→ **YOUR TASK**:
In the records below, tally every line containing "email". Report only the total.

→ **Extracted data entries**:
+--

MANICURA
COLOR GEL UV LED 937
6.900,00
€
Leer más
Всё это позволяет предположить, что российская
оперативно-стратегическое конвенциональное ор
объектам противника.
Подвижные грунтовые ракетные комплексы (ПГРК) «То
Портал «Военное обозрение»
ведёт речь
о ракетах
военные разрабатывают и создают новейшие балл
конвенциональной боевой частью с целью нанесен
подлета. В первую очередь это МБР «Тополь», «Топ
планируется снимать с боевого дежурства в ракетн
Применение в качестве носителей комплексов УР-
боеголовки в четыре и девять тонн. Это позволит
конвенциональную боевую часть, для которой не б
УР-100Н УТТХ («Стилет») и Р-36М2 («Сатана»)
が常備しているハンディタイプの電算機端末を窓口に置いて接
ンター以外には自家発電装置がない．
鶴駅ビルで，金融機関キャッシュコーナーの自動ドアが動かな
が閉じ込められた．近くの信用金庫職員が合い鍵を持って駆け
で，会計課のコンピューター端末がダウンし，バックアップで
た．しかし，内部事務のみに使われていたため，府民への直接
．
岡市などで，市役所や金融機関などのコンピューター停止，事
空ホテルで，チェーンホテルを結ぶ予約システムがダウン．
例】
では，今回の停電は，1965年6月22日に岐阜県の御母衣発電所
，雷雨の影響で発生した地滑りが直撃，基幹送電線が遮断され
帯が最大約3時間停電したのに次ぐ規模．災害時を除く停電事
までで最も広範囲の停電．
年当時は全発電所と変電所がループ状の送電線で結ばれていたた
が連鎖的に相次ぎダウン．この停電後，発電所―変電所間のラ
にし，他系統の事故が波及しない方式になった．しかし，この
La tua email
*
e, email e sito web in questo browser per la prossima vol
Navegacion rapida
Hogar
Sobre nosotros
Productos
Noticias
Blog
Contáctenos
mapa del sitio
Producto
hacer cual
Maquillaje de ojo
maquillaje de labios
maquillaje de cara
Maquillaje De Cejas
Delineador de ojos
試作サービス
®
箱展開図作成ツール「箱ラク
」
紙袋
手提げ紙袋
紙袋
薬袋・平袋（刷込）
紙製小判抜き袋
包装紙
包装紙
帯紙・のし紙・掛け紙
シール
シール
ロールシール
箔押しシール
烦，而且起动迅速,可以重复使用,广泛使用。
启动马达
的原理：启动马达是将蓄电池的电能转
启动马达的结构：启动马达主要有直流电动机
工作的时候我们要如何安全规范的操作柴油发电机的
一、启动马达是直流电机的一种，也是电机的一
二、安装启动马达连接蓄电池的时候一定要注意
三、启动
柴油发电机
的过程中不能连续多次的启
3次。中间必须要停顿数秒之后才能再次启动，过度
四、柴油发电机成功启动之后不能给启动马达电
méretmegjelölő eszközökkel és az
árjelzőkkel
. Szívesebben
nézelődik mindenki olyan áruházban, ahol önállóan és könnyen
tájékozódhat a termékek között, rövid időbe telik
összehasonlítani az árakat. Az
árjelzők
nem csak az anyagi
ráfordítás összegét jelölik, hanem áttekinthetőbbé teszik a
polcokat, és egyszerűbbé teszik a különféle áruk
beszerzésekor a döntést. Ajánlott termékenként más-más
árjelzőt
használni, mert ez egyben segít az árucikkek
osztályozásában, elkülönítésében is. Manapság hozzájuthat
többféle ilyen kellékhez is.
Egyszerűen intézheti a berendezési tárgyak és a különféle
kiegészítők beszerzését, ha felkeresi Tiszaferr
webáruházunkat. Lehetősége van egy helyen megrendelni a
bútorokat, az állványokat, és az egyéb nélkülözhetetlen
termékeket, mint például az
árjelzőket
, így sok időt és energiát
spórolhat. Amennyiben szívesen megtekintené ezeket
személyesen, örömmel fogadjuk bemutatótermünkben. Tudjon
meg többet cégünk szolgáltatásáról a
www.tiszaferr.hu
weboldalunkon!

+--

→ **ANSWER BOX**:
2